On Friday, July 8, the Bureau of Labor Statistics (BLS) released its monthly “Employment Situation” report for June 2022. The BLS estimated that nonfarm employment had increased by 372,000 during the month. That number was well above what economic forecasters had expected and seemed inconsistent with other macroeconomic data that showed the U.S. economy slowing. (Note that the increase in employment is from the establishment survey, sometimes called the payroll survey, which we discuss in Macroeconomics, Chapter 9, Section 9.1 and Economics, Chapter 19, Section 19.1.)
Data indicating that the economy was slowing during the first half of 2022 include the Bureau of Economic Analysis’s (BEA) estimate that real GDP had declined by 1.6 percent in the first quarter of 2022. The BEA’s advance estimate—the agency’s first estimate for the quarter—for the change in real GDP during the second quarter of 2022 won’t be released until July 28, but there are indications that real GDP will have declined again during the second quarter. For instance, the Federal Reserve Bank of Atlanta compiles a forecast of real GDP called GDPNow. The GDPNow forecast uses data that are released monthly on 13 components of GDP. This method allows economists at the Atlanta Fed to issue forecasts of real GDP well in advance of the BEA’s estimates. On July 8, the GDPNow forecast was that real GDP in the second quarter of 2022 would decline by 1.2 percent.

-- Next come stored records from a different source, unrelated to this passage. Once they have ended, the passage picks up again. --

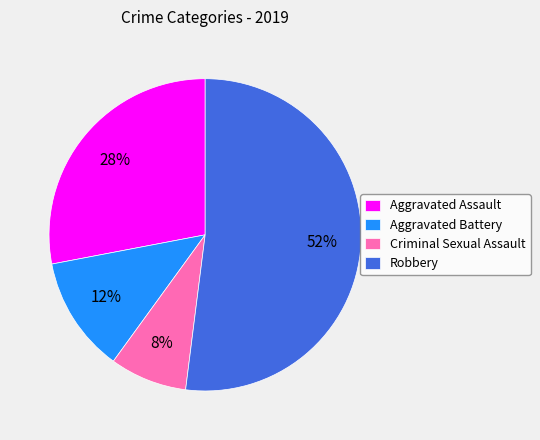

Count the number of slices in the pie.

4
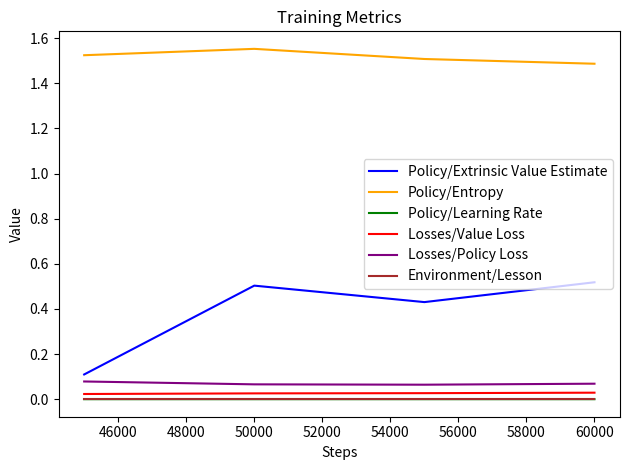

True or false: Losses/Value Loss and Losses/Policy Loss cross at least once.

False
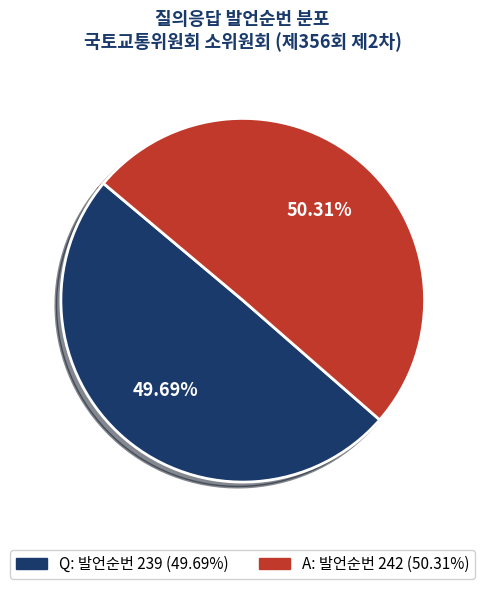

What is the largest slice in the pie chart?

A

Two consecutive quarters of declining real GDP seems inconsistent with employment strongly growing. At a basic level, if firms are producing fewer goods and services—which is what causes a decline in real GDP—we would expect the firms to be reducing, rather than increasing, the number of people they employ. How can we reconcile the seeming contradiction between rising employment and falling output? One possibility is that either the real GDP data or the employment data—or, possibly, both—are inaccurate. Both GDP data and employment data from the establishment survey are subject to potentially substantial future revisions. (Note that because they are constructed from a survey of households, the employment data in the household survey aren’t revised. As we discuss in the text, economists and policymakers typically rely more on the establishment survey than on the household survey in gauging the current state of the labor market.) Substantial revisions are particularly likely for data released during the beginning of a recession.
In Macroeconomics, Chapter 9, Section 9.1 (Economics, Chapter 19, Section 19.1), we give an example of substantial revisions in the employment data. Figure 9.5 (reproduced below) shows that the declines in employment during the 2007–2009 recession were initially greatly underestimated. For example, the BLS initially reported that employment declined by 159,000 during September 2008. But after additional data became available, the BLS revised its estimate to a much larger decline of 460,000.

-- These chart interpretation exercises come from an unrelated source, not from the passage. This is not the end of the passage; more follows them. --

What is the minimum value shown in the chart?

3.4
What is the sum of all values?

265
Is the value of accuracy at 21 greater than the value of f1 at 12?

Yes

Similarly, in Macroeconomics, Chapter 15, Section 15,3, in the Apply the Concept “Trying to Hit a Moving Target: Making Policy with ‘Real-Time Data’,” we show the BEA’s estimates of the change in real GDP during the first quarter of 2008 have been revised substantially over time. The BEA’s advance estimate of the change in real GDP during the first quarter of 2008 was an increase of 0.6 percent at an annual rate. But that estimate of real GDP growth has been revised a number of times over the years, mostly downward. Currently, BEA data indicate that real GDP actually declined by 1.6 percent at an annual rate during the first quarter of 2008. This swing of more than 2 percentage points from the advance estimate is a large difference, which changes the picture of what happened during the first quarter of 2008 from one of an economy experiencing slow growth to one of an economy suffering a sharp downturn as it fell into the worst recession since the Great Depression of the 1930s.

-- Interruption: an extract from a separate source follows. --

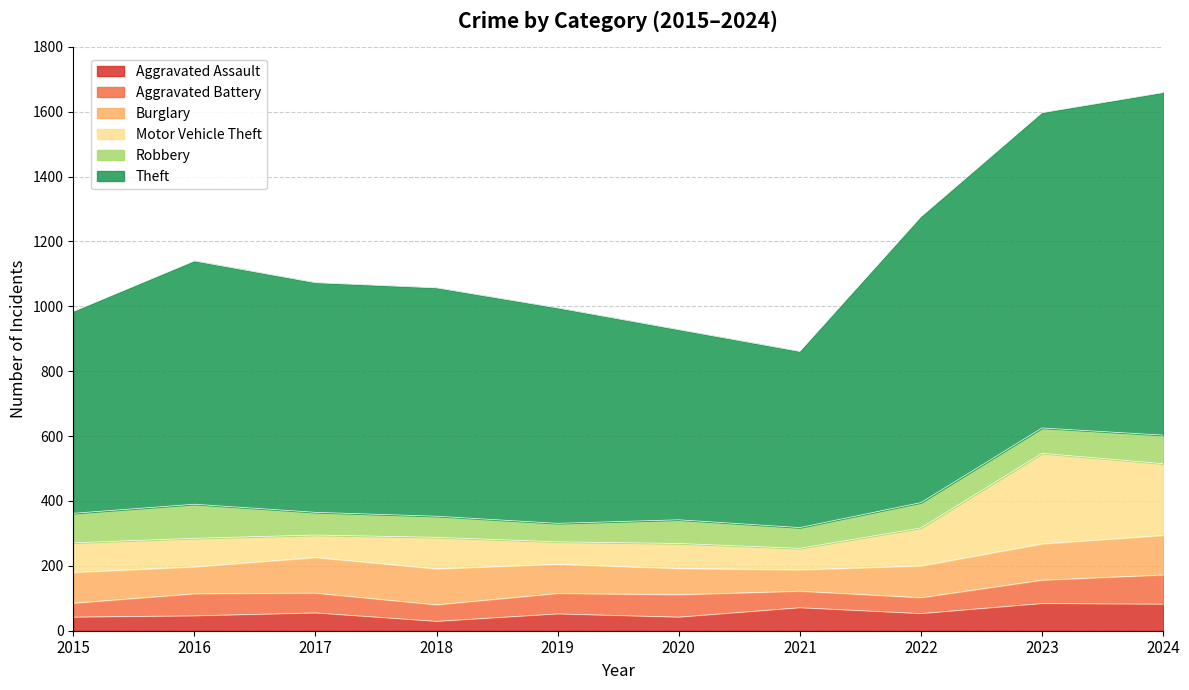

What is the total value across all series at 2021?

861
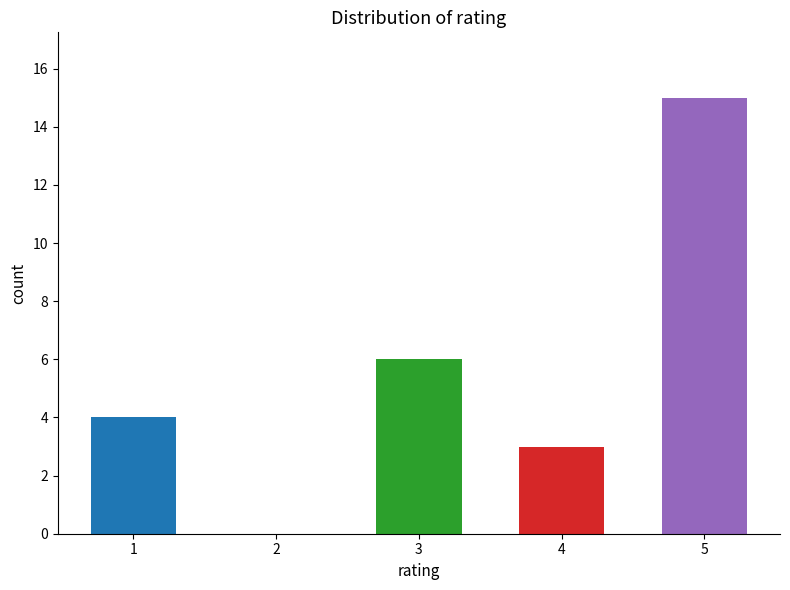

At which label is the value closest to 7?

3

The changes to the estimates of both employment and real GDP during the beginning of the 2007–2009 recession are not surprising. The initial estimates of employment and real GDP rely on incomplete data. The estimates are revised as additional data are collected by government agencies. During the beginning of a recession, these additional data are likely to show lower levels of employment and output than were indicated by the initial estimates. If the U.S. economy is in a recession in the second quarter of 2022, we can expect that the BLS and BEA will revise their initial estimates of employment and real GDP downward, which—depending on the relative magnitudes of the revisions to the two series—may resolve the paradox of rising employment and falling output.
Or it’s possible that the U.S. economy is not in a recession. In that case, the employment data may be correct in showing an increase in the number of people working, and the real GDP data may be revised upward to show that output has actually been expanding during the first six months of 2022. Economists and policymakers will have to wait to see which of these alternatives turns out to be the case.